• _Exercise passage_:
=== Begin Enclosure ===

The Octopus That Ate His Own Leg

I love Murakami’s octopus character, Taco 7, because it’s just so funny. Although I’ve never actually met Takashi, I think he’s a wonderful artist. And if he’s anything like what he expresses in his art, I’m sure we would get along.

But am I like his octopus that eats its own leg in order to survive? In some ways, I guess. I have survived in the world pretty well, but that is mostly because I’m lucky. I have lifelong contracts at two billion-dollar companies, Fendi and Chanel, which gives me a level of freedom that—let’s be honest—nobody else in fashion really has.

So I don’t have any sort of feeling that I need to survive; I don’t feel like life is a struggle. And who wants to hear about other people’s suffering anyway? If a designer suffers or not is nobody else’s business. We make fashion—something that’s supposed to make people happy. We’re not selling our problems or our personal dramas.

I’m often asked how I do what I do—how I juggle so many things at the same time, like an octopus—but it’s totally normal to me. In fact, I think maybe it’s other people who have the problem. Designers today, they get big very quickly, and then their heads get big too. Suddenly, they think they’re more important than their label, and that is just not true. I’ve always known that I am me, and that Fendi is Fendi, that Chanel is Chanel. And so I’m very much against this trend of designers putting their names next to their labels. You know, “this and this for that and that.” I don’t have to put my name next to Fendi or Chanel. If a collection is good, people will know who made it. And if it’s not so good? Maybe it’s better that they don’t know. People should really think about these things.

=== End Enclosure ===

• _Task directions_: Copy out the passage about Murakami's octopus from "The Octopus That" up to and including "would get along.", changing "wonderful" to "brilliant".

• _Record excerpts_:
=== Begin Enclosure ===

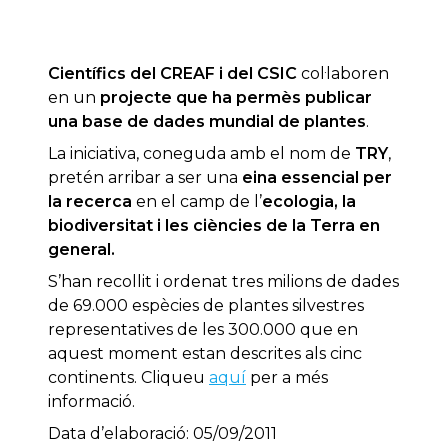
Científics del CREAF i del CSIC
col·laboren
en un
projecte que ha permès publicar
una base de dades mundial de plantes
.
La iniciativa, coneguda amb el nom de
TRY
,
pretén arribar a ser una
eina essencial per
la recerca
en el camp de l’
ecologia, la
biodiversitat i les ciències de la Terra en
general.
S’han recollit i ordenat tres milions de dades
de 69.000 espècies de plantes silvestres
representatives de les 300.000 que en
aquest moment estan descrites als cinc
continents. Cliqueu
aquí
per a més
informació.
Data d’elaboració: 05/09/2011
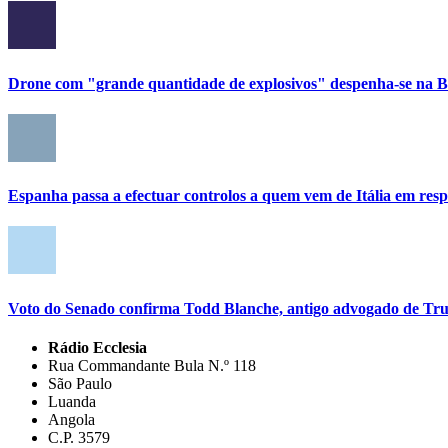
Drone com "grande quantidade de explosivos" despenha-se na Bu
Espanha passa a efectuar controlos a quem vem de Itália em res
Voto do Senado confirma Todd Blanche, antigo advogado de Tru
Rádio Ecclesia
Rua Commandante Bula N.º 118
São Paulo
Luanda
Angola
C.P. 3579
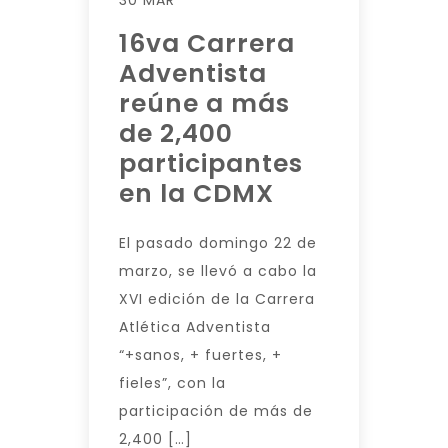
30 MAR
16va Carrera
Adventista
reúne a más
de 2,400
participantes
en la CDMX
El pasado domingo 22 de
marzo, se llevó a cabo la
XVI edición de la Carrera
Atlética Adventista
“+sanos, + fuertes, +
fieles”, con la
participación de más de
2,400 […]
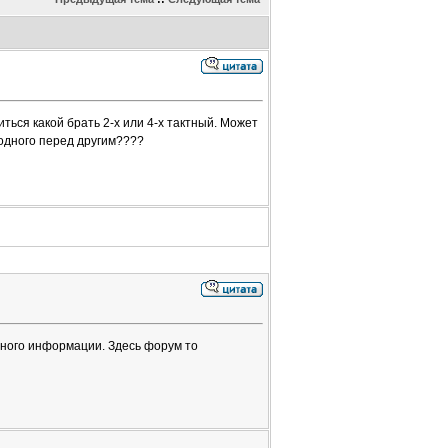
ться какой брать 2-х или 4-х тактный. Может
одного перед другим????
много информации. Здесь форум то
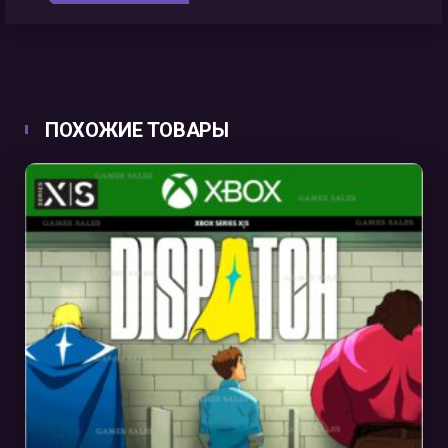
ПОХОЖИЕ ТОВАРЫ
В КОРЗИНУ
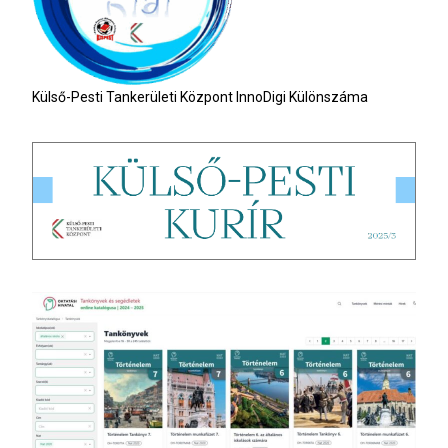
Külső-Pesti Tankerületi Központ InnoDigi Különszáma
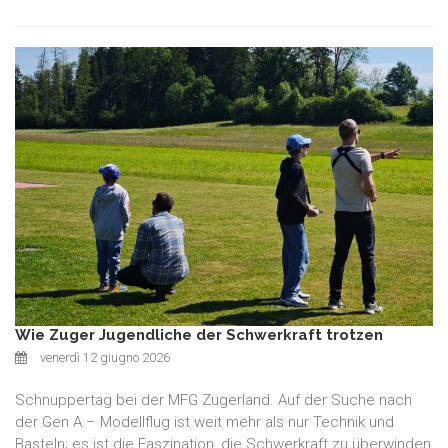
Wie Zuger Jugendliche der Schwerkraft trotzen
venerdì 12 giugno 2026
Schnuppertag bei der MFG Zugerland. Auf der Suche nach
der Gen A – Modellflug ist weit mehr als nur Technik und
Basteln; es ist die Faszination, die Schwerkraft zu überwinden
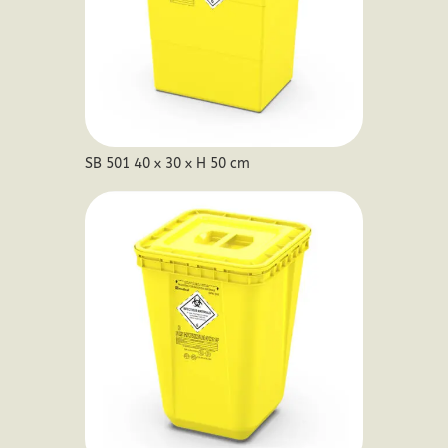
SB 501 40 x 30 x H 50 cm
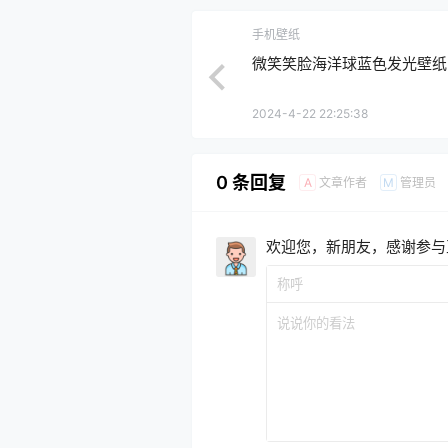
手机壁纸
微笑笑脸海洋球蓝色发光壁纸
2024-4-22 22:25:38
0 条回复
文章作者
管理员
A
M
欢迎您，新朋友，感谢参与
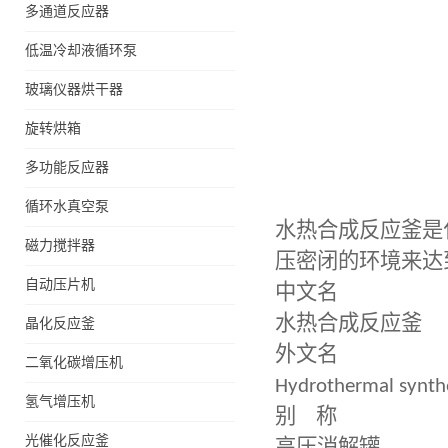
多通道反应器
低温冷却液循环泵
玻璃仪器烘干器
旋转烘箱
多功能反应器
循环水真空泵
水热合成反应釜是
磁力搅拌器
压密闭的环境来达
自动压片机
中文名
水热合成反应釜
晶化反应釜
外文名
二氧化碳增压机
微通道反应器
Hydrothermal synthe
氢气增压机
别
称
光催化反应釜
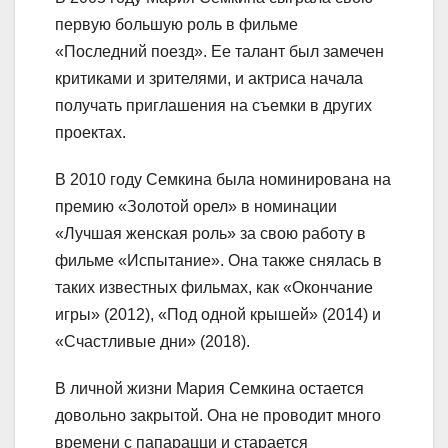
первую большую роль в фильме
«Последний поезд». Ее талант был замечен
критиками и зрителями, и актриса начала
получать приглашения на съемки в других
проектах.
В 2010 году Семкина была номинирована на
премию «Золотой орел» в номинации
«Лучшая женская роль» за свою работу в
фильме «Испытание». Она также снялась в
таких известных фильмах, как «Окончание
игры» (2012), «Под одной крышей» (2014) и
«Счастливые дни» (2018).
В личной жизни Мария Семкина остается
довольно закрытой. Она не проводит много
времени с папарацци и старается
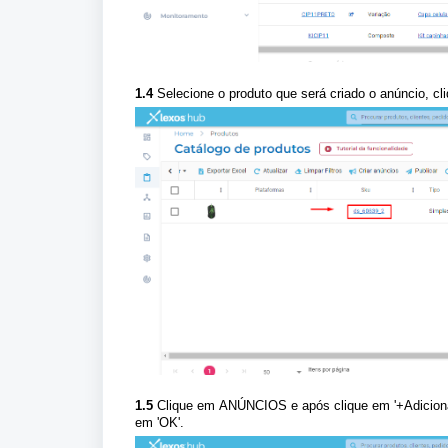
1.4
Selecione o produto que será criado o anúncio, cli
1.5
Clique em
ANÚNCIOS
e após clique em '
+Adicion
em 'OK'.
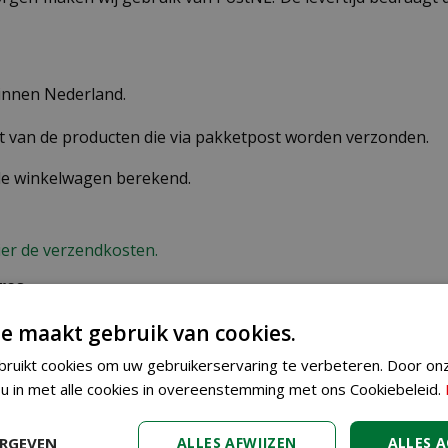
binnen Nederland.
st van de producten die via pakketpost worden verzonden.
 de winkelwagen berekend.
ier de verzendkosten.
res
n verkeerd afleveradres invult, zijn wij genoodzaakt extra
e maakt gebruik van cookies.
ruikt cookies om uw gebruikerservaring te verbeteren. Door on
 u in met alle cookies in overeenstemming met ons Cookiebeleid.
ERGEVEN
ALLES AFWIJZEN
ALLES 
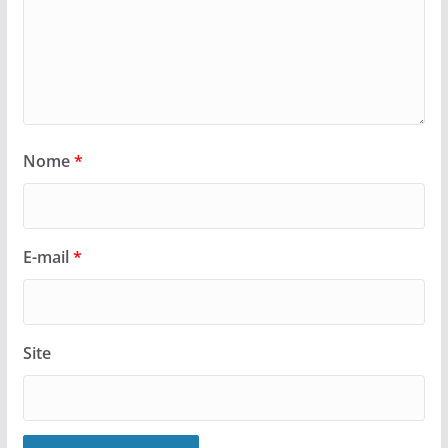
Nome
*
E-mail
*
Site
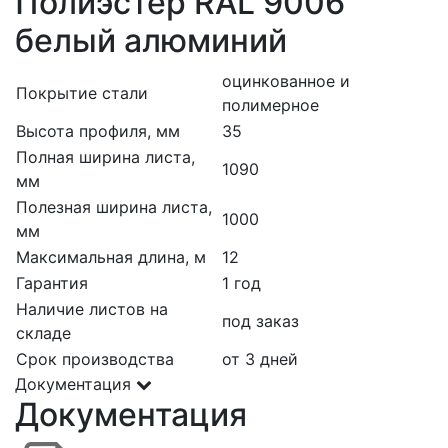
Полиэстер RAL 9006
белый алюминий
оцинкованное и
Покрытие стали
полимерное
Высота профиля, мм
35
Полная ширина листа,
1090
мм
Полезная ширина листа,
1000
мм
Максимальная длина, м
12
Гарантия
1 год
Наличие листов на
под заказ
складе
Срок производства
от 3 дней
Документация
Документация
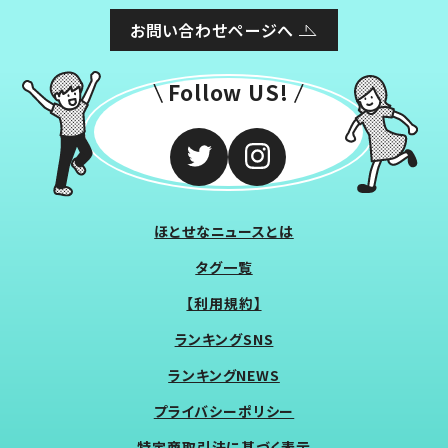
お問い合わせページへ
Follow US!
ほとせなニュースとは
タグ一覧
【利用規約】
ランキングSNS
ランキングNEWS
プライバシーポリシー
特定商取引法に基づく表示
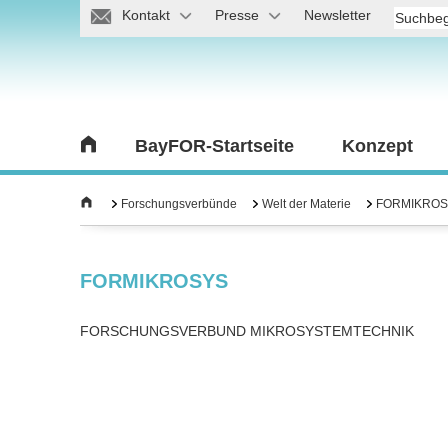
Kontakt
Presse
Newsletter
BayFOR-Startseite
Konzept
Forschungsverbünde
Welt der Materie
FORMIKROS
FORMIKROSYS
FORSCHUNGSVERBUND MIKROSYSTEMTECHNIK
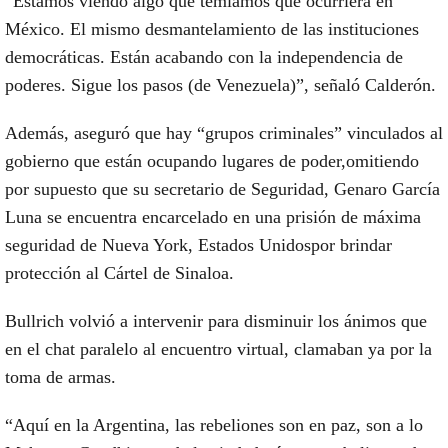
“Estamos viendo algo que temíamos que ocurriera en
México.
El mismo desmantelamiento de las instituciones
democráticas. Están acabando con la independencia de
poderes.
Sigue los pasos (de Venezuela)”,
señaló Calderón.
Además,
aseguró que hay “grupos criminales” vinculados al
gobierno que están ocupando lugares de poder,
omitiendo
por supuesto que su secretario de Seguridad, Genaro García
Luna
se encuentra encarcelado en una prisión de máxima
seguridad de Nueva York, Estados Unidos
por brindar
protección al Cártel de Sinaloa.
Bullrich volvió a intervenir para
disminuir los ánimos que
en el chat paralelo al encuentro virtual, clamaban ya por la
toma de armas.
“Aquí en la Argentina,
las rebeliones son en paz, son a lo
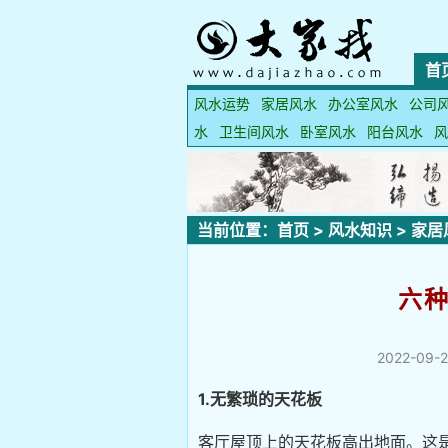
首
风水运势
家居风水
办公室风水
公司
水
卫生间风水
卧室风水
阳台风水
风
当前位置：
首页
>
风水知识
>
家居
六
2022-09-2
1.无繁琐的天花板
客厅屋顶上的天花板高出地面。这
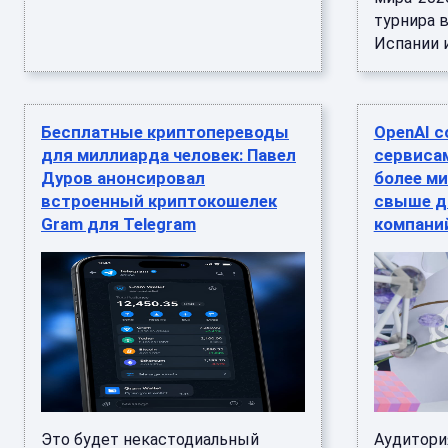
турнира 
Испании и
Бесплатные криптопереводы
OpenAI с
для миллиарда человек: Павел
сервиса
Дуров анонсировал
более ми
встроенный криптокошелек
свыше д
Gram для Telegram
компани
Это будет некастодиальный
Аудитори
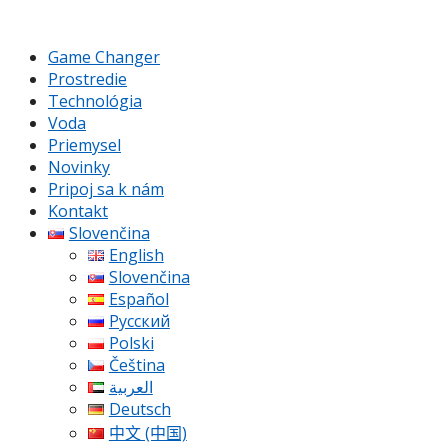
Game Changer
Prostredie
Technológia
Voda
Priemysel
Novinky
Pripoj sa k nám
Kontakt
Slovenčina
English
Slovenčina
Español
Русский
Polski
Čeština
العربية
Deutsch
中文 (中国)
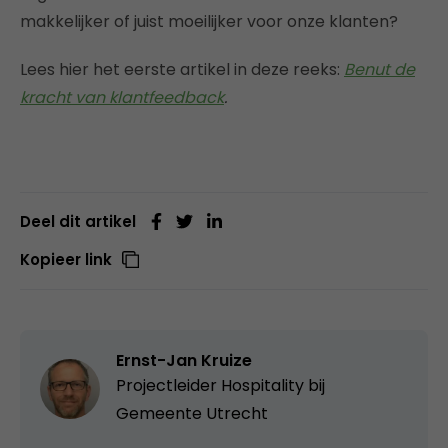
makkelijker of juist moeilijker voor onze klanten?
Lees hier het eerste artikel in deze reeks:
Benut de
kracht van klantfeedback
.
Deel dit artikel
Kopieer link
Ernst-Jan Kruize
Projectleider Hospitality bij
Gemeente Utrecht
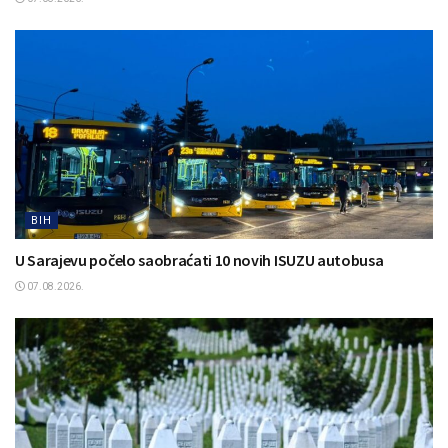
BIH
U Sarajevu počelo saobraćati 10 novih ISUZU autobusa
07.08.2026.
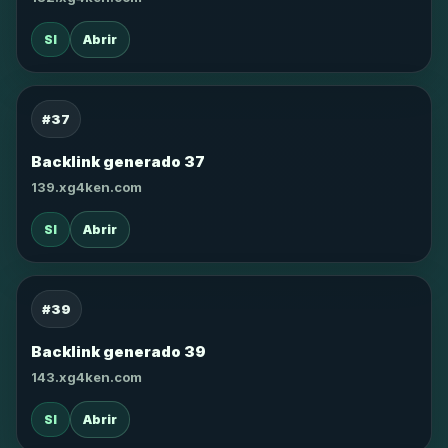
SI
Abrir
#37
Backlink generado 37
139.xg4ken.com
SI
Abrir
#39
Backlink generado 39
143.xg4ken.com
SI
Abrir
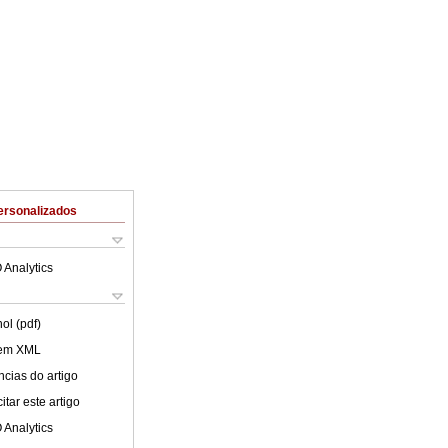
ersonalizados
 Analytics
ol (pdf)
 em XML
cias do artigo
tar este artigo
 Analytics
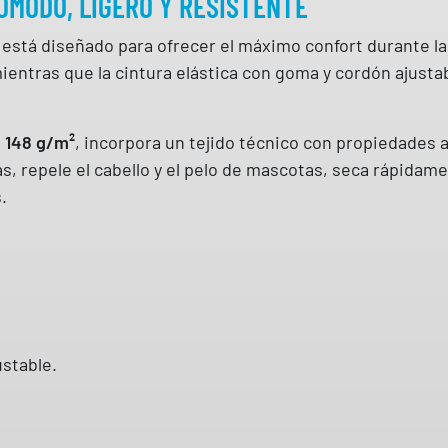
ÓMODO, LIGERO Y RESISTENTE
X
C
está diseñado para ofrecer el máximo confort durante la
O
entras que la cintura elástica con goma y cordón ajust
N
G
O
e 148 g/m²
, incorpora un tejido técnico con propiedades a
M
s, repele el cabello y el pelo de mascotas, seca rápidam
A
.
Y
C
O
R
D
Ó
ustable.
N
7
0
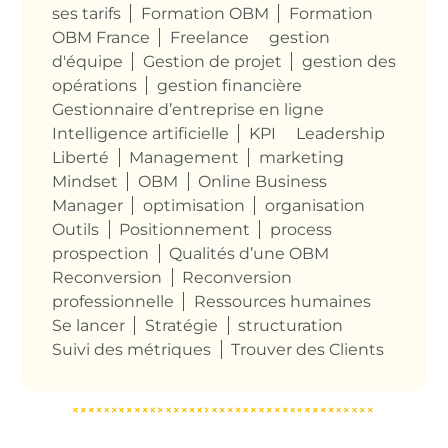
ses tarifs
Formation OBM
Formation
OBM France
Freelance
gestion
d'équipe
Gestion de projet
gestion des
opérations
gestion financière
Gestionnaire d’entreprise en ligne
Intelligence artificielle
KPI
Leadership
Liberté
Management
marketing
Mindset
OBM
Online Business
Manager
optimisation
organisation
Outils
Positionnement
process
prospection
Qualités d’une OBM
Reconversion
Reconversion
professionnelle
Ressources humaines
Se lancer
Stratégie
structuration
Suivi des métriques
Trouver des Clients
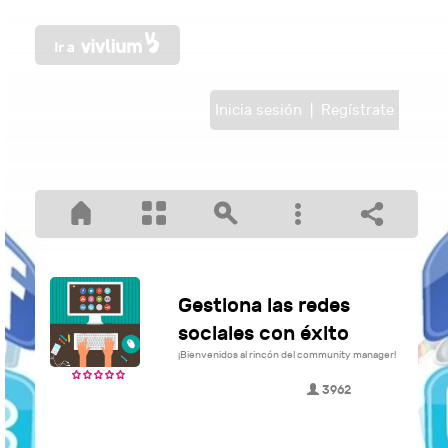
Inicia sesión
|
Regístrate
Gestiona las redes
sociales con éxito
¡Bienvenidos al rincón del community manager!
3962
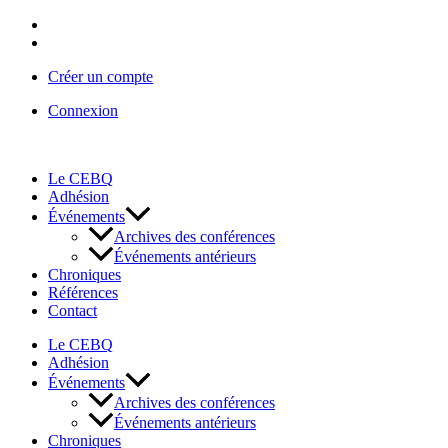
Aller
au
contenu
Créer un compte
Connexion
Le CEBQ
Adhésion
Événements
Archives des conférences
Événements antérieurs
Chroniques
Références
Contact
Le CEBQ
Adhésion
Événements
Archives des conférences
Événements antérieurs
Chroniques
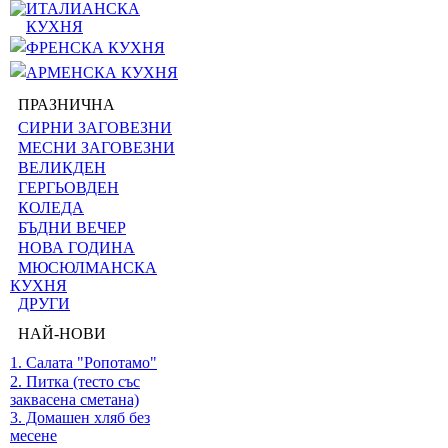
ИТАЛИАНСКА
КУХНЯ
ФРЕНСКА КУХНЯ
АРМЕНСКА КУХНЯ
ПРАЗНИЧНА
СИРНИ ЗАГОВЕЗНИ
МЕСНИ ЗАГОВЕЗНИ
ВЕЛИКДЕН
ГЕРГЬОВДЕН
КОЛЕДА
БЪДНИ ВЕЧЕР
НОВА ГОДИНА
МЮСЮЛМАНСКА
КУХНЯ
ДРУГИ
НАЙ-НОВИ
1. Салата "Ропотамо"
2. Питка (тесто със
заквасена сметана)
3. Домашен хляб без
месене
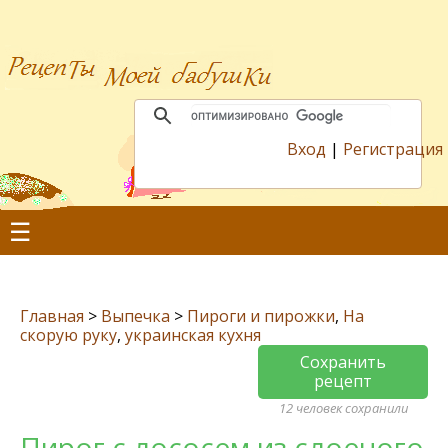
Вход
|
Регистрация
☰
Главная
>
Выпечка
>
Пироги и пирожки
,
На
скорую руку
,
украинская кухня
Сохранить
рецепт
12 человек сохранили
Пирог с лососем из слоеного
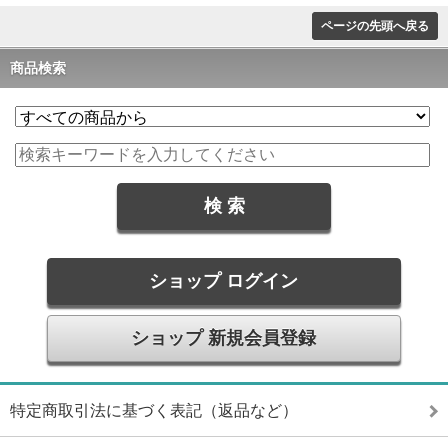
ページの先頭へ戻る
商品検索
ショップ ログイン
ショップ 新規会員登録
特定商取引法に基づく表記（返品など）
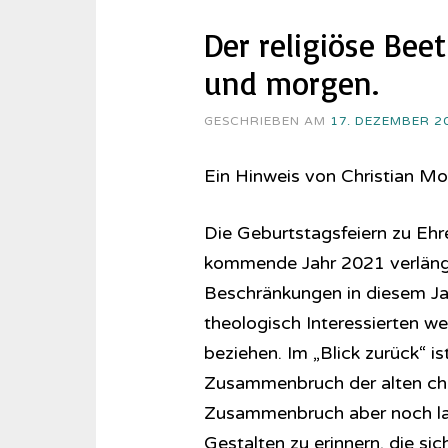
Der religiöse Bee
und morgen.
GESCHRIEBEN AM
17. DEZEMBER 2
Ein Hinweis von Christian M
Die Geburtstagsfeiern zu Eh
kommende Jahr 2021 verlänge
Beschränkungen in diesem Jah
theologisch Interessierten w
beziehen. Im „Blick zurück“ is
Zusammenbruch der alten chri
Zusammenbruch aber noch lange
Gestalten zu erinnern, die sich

=== End Enclosure ===

• _Answer to this task_:
The Octopus That Ate His Own Leg

I love Murakami’s octopus character, Taco 7, because it’s just so funny. Although I’ve never actually met Takashi, I think he’s a brilliant artist. And if he’s anything like what he expresses in his art, I’m sure we would get along.